Al di là delle discussioni politiche ed
economiche, tuttavia, in questa rubrica vogliamo soffermarci su un altro
aspetto che ci riguarda da molto vicino. Talmente da vicino da essere
nella nostra stessa intimità più profonda e radicata. La morte di Aylan
ha posto degli interrogativi anche sotto un profilo religioso. Dopo aver
visto quell’immagine, molti si saranno chiesti: “Ma dov’era Dio in quel momento?”
Dall’alba del pensiero, passando per i Padri della Chiesa e fino ad
oggi, si è cercato sempre di trovare una conciliazione tra un Dio
infinitamente buono, onnipotente e onnisciente e la sofferenza di un
essere innocente, di un bambino.
Tra i grandi personaggi della letteratura mondiale, non si può non tener conto della riflessione di Fëdor M. Dostoevskij, (Mosca, 1821 – San Pietroburgo, 1881), scrittore e filosofo russo, che su questo tema ha scritto delle pagine strazianti. Ne I fratelli Karamazov del 1880, l’ultima e forse la sua più grande opera prima di morire, mette in contrapposizione Dio e la sua negazione, libero arbitrio e caos, ragione e dubbio, fede e morale.
Ivan, uno dei personaggi del romanzo, si ribella a Dio, non potendo
accettare che una divinità che si vuole infinitamente buono e
onnipotente permetta la sofferenza di un bambino innocente: “Ascolta: se
tutti devono soffrire per acquistare con la sofferenza l’eterna
armonia, che c’entrano qui i bambini? Dimmelo, ti prego! Non si capisce
assolutamente a che scopo debbano anch’essi patire e perché debbano
acquistarsi con le sofferenze quell’armonia. Perché hanno servito
anch’essi da materiale e da concime per preparare a vantaggio altrui
l’armonia futura? La solidarietà fra gli uomini nel peccato io la
comprendo, comprendo la solidarietà anche nella espiazione: ma la
solidarietà nel peccato non riguarda i bambini e, se la verità sta
realmente nel fatto che anche loro sono solidali coi padri in tutti i
delitti da questi commessi, una tale verità non è certo di questo mondo e
mi riesce incomprensibile”.
Nonostante i sofismi di Agostino d’Ippona, come giustamente aveva già notato Schopenhauer,
la teodicea agostiniana non risolve il senso della sofferenza degli
individui e in particolare dei bambini, cioè quelle creature nelle quali
il cosiddetto libero arbitrio non è stato ancora concesso. Il problema
sollevato in questa pagina da Dostoevskij, non ha mai trovato soluzione
in nessuna teologia. Un bambino portato alla sofferenza ed alla morte,
torturato dagli uomini o dalla malattia, sottrae alla teodicea ogni
spiegazione a meno che ammettiamo due cose: o Dio c’è ma non si cura
degli uomini, oppure Dio semplicemente non c’è.

I dati →
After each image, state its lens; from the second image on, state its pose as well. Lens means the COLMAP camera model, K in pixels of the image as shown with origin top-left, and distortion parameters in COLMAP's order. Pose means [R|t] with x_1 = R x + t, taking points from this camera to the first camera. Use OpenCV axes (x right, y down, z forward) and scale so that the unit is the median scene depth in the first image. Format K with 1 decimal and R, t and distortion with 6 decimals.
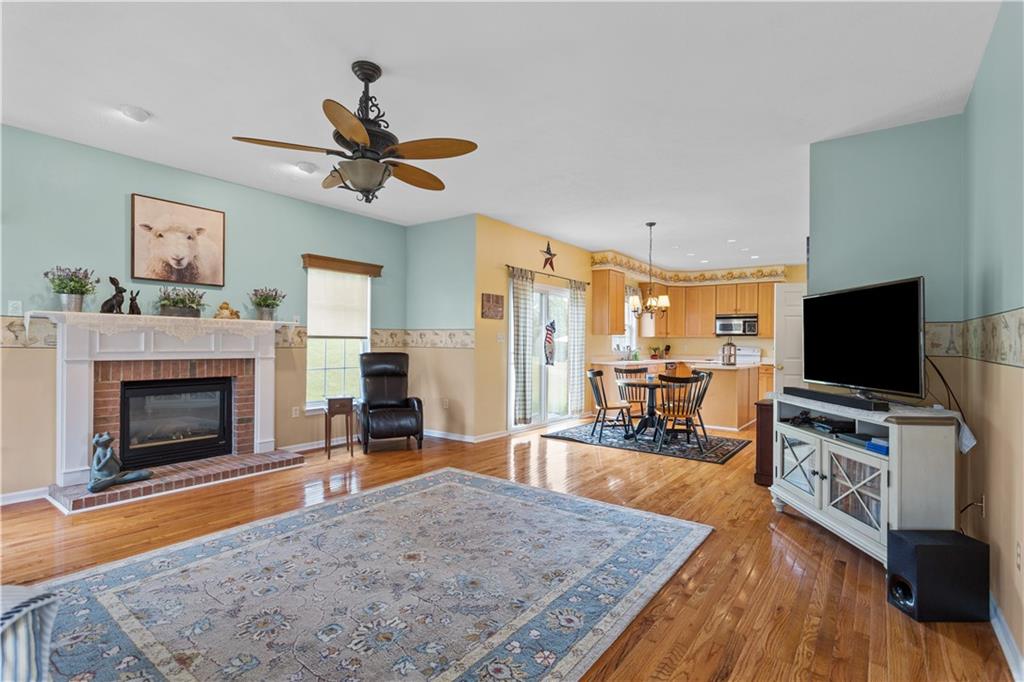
lens RADIAL K [[490.1, 0, 506.8], [0, 490.1, 339.7], [0, 0, 1]] dist [0.006690, 0.002463]
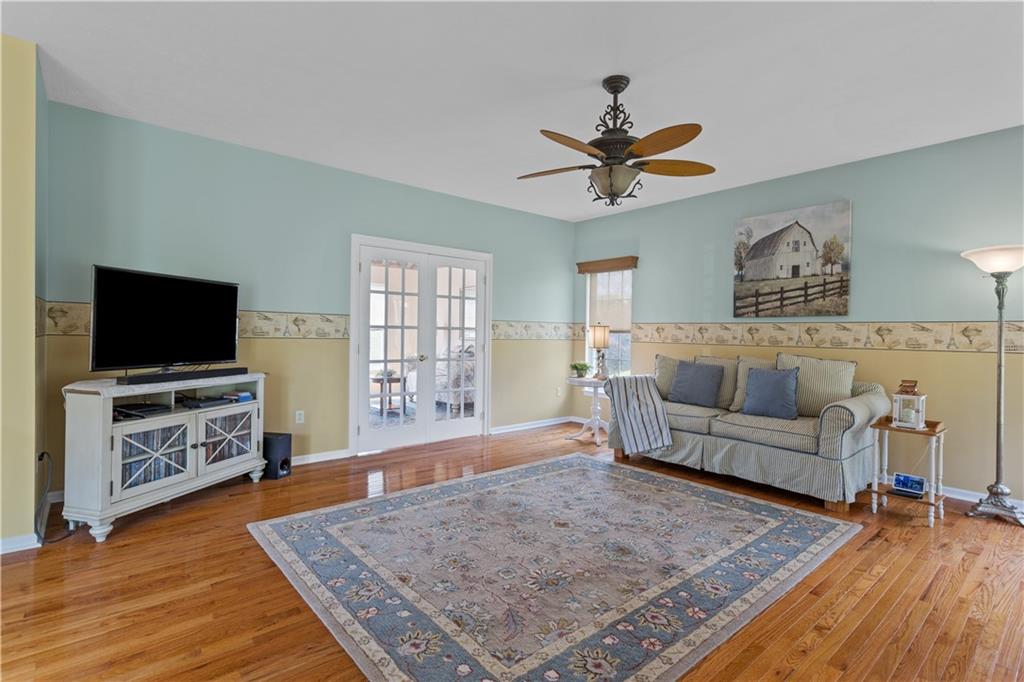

Domande di studio →
[1] Risponda alle seguenti domande sul brano relativo a Dio e alla sofferenza dei bambini, indicando ciascuna risposta con la stessa lettera.
(a) In quale anno è stato pubblicato I fratelli Karamazov?
(b) Quale personaggio del romanzo si ribella a Dio?
(c) Chi aveva già notato che la teodicea agostiniana non risolve il senso della sofferenza degli individui?
[2] Riprenda il brano relativo a Dio e alla sofferenza dei bambini proseguendolo dopo la sua ultima frase.

Risposte →
[1]
(a) Nel 1880.
(b) Ivan.
(c) Schopenhauer.

[2]
Un paleontologo e sociologo di nome Gregory Scott Paul,
nato a Washington nel 1954, in questi ultimi anni si è dedicato alle
interazioni tra religione e società ottenendo una risonanza
internazionale. Paul considera il male dei bambini un problema
fondamentale, infatti ha
calcolato che a partire da circa cinquantamila anni fa, quando l’Homo
Sapiens apparve per la prima volta sulla terra, siano nate circa 100
miliardi di persone. Ha poi stimato, secondo complicati calcoli, il
tasso di mortalità dei bambini in tutto questo periodo. Di questi 100
miliardi di persone, ha rilevato che le morti dei bambini abbiano
superato il 50% e sono state per lo più causate da malattie, escludendo
aborti spontanei. Quindi questo significa che, nel corso della
storia umana, oltre 50 miliardi di bambini sono morti prima che fossero
abbastanza grandi per esser considerate maggiorenni e di aver sviluppato
il libero arbitrio. Basti pensare che ancora adesso, secondo i
dati dell’Unicef, ogni giorno muoiono nel mondo 18 mila bambini sotto i
5 anni a causa della malnutrizione.
Dati impressionanti che ci pongono di
fronte al senso del male ogni volta che vediamo un bambino soffrire e
morire. Perché un Padre, pur conoscendo il futuro di ogni individuo,
dona la vita per poi far morire i suoi figli subito dopo la nascita?